Publication at FM 2021

A new publication has been presented at the FM 2021.

Andrea Pferscher and Bernhard K. Aichernig: “Fingerprinting Bluetooth Low Energy Devices via Active Automata Learning”, In Huisman, M., Pasareanu, C.S., Zhan, N. (eds.) Formal Methods – 24th International Symposium, FM 2021, Virtual Event, November 20-26, 2021. Lecture Notes in Computer Science, vol. 13047, pp. 524–542. Springer (2021).(PDF)(doi:10.1007/978-3-030-90870-6_28)

Abstract:

Active automata learning is a technique to automatically infer behavioral models of black-box systems. Today’s learning algorithms enable the deduction of models that describe complex system properties, e.g., timed or stochastic behavior. Despite recent improvements in the scalability of learning algorithms, their practical applicability is still an open issue. Little work exists that actually learns models of physical black-box systems. To fill this gap in the literature, we present a case study on applying automata learning on the Bluetooth Low Energy (BLE) protocol. It shows that not the size of the system limits the applicability of automata learning. Instead, the interaction with the system under learning, is a major bottleneck that is rarely discussed. In this paper, we propose a general automata learning architecture for learning a behavioral model of the BLE protocol implemented by a physical device.
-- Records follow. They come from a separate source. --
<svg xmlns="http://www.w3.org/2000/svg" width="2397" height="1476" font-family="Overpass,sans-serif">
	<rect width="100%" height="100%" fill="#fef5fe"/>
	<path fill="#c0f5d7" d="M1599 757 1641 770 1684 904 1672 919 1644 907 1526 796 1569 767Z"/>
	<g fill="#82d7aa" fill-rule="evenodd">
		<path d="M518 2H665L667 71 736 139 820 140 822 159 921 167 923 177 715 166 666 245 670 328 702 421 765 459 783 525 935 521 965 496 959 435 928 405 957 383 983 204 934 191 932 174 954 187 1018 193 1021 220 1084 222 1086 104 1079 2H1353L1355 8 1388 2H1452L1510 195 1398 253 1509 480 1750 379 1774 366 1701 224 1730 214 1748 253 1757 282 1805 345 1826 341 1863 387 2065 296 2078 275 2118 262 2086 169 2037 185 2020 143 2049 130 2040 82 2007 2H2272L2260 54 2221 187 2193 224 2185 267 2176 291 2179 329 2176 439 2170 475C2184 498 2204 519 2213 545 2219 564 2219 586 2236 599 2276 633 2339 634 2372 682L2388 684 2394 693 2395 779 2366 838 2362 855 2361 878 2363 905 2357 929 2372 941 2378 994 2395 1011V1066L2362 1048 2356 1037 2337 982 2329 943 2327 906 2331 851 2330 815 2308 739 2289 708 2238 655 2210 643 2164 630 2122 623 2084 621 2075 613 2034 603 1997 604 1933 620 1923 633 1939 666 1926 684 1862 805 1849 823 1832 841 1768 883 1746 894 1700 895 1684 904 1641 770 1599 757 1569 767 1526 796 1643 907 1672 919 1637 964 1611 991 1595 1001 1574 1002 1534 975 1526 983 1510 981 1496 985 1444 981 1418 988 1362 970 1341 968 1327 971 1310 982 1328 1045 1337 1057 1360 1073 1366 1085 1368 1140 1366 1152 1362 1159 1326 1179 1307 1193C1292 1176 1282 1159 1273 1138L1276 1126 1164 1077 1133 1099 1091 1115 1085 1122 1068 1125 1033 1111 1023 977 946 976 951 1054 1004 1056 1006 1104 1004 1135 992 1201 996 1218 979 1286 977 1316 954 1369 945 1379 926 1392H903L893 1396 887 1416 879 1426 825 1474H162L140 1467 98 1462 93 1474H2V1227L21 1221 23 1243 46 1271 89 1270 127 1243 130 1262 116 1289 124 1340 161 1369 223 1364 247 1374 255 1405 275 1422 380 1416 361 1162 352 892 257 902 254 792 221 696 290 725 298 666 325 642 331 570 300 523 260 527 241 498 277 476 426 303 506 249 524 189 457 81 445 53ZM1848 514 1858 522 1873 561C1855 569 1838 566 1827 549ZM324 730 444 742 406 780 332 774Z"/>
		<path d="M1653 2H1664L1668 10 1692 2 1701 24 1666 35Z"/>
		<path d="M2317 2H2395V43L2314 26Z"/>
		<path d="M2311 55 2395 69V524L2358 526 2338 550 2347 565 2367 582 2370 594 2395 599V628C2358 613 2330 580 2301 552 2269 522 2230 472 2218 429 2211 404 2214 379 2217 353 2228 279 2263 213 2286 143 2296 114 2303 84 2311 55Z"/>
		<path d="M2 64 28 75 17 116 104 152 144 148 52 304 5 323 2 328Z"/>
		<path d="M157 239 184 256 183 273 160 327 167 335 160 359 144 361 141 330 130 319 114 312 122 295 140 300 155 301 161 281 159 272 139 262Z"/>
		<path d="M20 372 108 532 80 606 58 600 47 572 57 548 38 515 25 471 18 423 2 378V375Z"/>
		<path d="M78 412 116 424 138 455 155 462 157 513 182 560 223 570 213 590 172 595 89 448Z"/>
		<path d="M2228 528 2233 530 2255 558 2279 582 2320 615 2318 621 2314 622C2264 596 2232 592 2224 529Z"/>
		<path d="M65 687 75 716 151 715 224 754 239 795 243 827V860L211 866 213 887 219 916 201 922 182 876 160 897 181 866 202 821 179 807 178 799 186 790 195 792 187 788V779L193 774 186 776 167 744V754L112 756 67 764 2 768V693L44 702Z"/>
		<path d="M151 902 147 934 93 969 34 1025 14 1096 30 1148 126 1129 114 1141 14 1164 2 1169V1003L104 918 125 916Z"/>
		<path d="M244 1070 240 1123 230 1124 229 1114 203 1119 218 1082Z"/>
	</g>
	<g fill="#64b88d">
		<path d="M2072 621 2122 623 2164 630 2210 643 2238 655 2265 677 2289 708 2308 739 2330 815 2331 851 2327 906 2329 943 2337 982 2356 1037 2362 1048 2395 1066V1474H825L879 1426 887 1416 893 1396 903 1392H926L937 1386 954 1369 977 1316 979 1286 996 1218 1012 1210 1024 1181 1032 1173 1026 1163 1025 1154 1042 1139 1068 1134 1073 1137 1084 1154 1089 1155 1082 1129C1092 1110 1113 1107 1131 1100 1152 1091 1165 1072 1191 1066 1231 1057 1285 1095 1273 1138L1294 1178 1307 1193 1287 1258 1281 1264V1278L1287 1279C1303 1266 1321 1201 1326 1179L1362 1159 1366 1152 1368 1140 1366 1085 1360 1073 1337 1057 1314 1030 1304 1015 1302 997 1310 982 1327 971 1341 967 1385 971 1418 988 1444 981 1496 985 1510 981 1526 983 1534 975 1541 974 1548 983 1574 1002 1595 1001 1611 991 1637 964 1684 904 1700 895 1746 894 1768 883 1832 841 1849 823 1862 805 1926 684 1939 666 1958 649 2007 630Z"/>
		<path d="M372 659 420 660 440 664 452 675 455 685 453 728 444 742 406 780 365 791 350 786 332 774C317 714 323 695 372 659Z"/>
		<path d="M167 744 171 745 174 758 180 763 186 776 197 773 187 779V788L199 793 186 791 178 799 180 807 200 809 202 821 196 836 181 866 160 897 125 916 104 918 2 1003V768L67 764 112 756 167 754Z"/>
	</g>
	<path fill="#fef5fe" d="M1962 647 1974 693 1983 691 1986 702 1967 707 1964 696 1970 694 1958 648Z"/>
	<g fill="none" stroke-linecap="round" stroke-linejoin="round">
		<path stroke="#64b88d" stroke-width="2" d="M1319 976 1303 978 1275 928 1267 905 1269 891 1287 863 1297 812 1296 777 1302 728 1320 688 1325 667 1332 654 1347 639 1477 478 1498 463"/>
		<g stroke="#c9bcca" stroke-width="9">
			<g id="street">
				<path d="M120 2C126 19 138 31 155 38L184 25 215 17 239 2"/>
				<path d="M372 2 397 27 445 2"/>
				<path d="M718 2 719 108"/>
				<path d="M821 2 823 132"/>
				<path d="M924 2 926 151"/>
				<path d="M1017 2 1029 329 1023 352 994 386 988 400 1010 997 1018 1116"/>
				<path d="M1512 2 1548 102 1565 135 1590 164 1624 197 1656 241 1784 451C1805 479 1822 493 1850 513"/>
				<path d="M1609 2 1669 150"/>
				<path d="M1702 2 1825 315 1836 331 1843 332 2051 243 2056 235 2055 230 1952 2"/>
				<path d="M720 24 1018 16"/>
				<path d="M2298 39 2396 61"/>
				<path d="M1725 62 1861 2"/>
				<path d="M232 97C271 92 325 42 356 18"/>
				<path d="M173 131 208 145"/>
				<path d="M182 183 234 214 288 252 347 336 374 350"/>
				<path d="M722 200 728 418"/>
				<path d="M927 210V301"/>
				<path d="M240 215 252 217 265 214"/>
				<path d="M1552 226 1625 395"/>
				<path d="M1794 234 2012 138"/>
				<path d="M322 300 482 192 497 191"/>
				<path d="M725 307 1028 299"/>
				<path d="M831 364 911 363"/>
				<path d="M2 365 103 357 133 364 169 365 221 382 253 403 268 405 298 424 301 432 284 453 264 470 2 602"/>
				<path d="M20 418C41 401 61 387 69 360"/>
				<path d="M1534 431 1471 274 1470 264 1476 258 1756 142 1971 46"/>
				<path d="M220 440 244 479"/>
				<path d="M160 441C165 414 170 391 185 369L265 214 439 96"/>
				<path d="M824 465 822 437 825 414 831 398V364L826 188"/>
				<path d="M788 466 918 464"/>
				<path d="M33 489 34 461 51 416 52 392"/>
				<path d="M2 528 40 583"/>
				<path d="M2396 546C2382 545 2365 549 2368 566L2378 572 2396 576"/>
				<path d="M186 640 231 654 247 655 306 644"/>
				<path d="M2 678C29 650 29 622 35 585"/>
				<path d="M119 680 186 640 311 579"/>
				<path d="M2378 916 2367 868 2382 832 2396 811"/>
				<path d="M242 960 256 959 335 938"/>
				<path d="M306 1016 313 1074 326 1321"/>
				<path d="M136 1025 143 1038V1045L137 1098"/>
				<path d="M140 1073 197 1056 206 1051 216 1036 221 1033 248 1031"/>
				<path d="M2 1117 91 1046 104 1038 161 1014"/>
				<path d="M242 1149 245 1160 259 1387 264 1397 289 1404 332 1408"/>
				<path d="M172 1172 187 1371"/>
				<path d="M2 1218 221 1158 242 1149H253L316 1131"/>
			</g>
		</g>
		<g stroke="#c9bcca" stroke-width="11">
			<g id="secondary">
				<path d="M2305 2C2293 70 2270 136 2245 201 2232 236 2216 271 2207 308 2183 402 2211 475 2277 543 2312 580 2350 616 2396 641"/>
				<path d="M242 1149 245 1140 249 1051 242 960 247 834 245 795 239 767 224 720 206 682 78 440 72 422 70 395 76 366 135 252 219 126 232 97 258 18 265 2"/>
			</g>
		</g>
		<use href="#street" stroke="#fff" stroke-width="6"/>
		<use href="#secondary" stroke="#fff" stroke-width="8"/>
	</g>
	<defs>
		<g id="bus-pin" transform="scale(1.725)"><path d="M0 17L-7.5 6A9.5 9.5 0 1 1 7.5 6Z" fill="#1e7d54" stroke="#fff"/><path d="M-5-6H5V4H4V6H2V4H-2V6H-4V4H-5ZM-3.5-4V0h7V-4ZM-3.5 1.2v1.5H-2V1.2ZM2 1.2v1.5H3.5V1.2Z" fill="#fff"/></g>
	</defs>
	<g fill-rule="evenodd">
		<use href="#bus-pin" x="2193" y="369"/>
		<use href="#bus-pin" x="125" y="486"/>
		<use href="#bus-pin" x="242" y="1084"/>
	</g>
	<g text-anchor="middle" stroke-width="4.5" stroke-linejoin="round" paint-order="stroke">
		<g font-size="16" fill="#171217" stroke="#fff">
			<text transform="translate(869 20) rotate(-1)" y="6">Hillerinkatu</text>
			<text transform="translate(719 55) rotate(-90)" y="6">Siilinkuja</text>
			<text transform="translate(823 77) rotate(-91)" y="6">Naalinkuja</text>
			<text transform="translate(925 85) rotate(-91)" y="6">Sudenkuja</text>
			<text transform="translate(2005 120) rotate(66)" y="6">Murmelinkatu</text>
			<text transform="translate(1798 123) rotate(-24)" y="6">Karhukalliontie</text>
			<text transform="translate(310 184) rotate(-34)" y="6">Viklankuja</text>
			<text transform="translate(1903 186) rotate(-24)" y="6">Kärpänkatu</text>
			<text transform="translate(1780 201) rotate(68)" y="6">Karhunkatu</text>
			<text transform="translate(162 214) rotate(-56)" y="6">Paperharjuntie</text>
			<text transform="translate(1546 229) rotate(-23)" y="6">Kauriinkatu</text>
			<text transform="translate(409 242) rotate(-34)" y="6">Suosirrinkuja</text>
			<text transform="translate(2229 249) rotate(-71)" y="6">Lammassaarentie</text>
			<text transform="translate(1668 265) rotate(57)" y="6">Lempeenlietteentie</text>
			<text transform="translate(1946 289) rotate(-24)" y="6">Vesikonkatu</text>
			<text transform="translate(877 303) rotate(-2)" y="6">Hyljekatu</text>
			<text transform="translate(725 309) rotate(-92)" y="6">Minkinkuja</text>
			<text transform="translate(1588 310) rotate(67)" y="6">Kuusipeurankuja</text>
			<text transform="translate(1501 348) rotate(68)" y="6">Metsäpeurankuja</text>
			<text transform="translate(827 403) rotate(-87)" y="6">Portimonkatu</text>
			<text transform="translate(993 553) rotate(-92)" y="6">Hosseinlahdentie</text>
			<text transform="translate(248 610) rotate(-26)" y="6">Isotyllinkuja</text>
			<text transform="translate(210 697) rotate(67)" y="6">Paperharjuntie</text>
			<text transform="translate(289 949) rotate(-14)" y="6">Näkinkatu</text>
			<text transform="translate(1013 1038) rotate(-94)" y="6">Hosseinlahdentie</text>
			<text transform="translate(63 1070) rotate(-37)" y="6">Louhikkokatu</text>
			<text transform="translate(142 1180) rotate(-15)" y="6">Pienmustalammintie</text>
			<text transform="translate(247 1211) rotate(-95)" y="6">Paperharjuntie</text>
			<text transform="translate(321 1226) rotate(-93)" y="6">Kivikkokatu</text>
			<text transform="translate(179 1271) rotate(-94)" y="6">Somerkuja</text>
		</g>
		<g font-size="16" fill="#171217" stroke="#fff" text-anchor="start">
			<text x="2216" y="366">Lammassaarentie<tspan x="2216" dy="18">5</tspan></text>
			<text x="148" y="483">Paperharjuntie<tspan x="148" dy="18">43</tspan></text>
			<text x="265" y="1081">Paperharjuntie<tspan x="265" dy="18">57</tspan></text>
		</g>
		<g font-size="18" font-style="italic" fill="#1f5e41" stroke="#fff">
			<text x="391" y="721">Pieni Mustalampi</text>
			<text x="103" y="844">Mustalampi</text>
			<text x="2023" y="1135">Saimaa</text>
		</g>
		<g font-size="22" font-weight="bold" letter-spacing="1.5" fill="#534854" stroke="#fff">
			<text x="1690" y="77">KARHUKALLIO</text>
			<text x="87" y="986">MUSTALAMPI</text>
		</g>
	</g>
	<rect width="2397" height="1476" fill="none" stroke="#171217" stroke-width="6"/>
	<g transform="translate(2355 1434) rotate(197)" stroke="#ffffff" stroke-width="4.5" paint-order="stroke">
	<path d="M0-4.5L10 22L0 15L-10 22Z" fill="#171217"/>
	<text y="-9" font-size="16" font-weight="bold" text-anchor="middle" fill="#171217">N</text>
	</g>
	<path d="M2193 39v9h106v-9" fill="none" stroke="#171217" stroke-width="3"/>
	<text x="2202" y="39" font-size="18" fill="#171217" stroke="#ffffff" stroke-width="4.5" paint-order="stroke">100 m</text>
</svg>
With this framework, we can successfully learn the behavior of five investigated BLE devices. The learned models reveal several behavioral differences. This shows that automata learning can be used for fingerprinting black-box devices, i.e., identifying systems via their specific learned models. Based on the fingerprint, an attacker may exploit vulnerabilities specific to a device.